You probably have a good shot at staying in your home with free rent so to speak for a year or better, This is worse case and with all sorts of government money now flowing to the lenders if they are nice to you..... there may be some changes.
......and you may have some surprise successes in getting things back in workable place.
If you are a home rental investor such as your editor here, with 7 underwater and no paying mortgages since Jan. 1. there is almost NO light at the end of the tunnel.
Maybe they will eventually figure out this is likely one fourth of homes going back, they may make some changes in investor mortgages. (now denied permission to even refinance at lower rate)
Therefore, as foreclosures, we are a waiting game also and are renting right up to the last minute. *the renter is protected" has top rights.
What is most frustrating is that you have to go with the flow, since there often is little you could do if you were super man.
Powerless, is the frustrating word that applies.
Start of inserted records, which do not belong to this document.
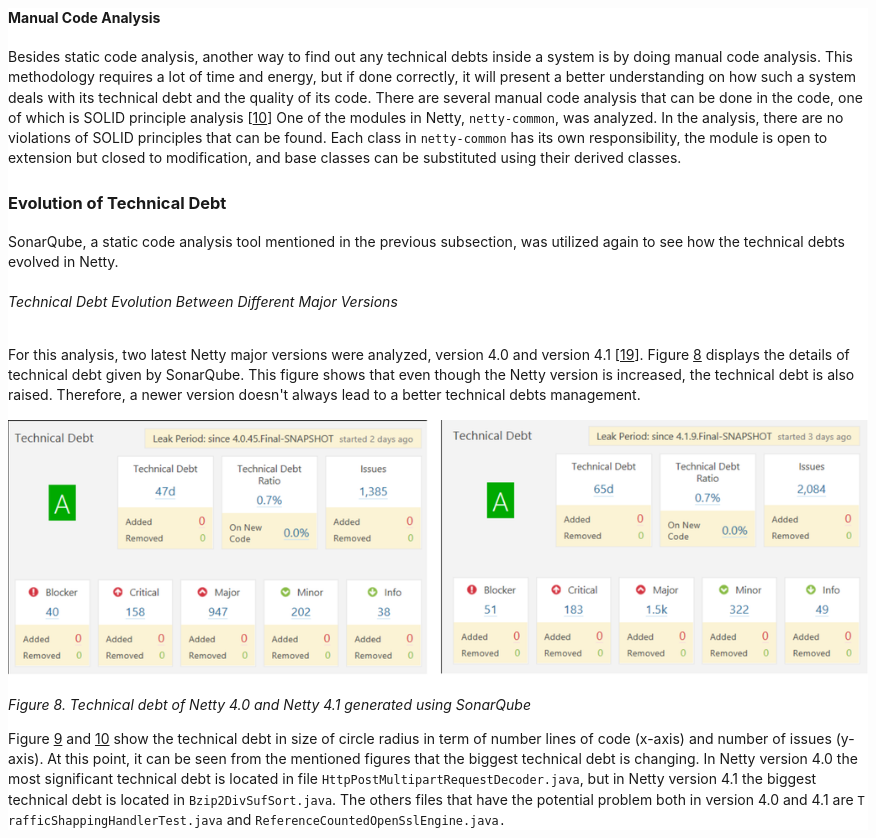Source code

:#### <div id="manual-code-analysis">Manual Code Analysis
Besides static code analysis, another way to find out any technical debts inside a system is by doing manual code analysis.
This methodology requires a lot of time and energy, but if done correctly, it will present a better understanding on how such a system deals with its technical debt and the quality of its code. There are several manual code analysis that can be done in the code, one of which is SOLID principle analysis [[10](#ref10)]
One of the modules in Netty, `netty-common`, was analyzed. In the analysis, there are no violations of SOLID principles that can be found. Each class in `netty-common` has its own responsibility, the module is open to extension but closed to modification, and base classes can be substituted using their derived classes.

### <div id="evolution-of-technical-debt">Evolution of Technical Debt
SonarQube, a static code analysis tool mentioned in the previous subsection, was utilized again to see how the technical debts evolved in Netty.

###### Technical Debt Evolution Between Different Major Versions
For this analysis, two latest Netty major versions were analyzed, version 4.0 and version 4.1 [[19](#ref19)].
Figure [8](#figtechdebt4041) displays the details of technical debt given by SonarQube.
This figure shows that even though the Netty version is increased, the technical debt is also raised.
Therefore, a newer version doesn't always lead to a better technical debts management.

![Technical Debt title](images-netty/techdebt4.1.png)<br/>
*<div id="figtechdebt4041"/>Figure 8. Technical debt of Netty 4.0 and Netty 4.1 generated using SonarQube*

Figure [9](#figtechdebtlinecode40) and [10](#figtechdebtlinecode41) show the technical debt in size of circle radius in term of number lines of code (x-axis) and number of issues (y-axis). At this point, it can be seen from the mentioned figures that the biggest technical debt is changing.
In Netty version 4.0 the most significant technical debt is located in file `HttpPostMultipartRequestDecoder.java`, but in Netty version 4.1 the biggest technical debt is located in `Bzip2DivSufSort.java`.
The others files that have the potential problem both in version 4.0 and 4.1 are `TrafficShappingHandlerTest.java` and `ReferenceCountedOpenSslEngine.java.`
No matter what you do you can have almost no effect on anything.
You need to be informed at totally know you have done every thing you could do.
Then you go with what happens and have yourself geared up on how to handle it.
Ten years from now, looking back, will not seem nearly as bad a happening as it seems right now.
We used to have those in the process of divorce come in to our class and say, this divorce is the worse thing that ever happened to me. Absolute disaster.
Two years later, they would come back and see us and say, you were right, that divorce turned out to be the best thing that ever happened to me. Interestingly enough it was the same divorce, just how time had changed the outlook. I suspect we will have the same here.
This may indeed turn out to be an improvement in your standard of living not a down turn. May seem like it, but just watch.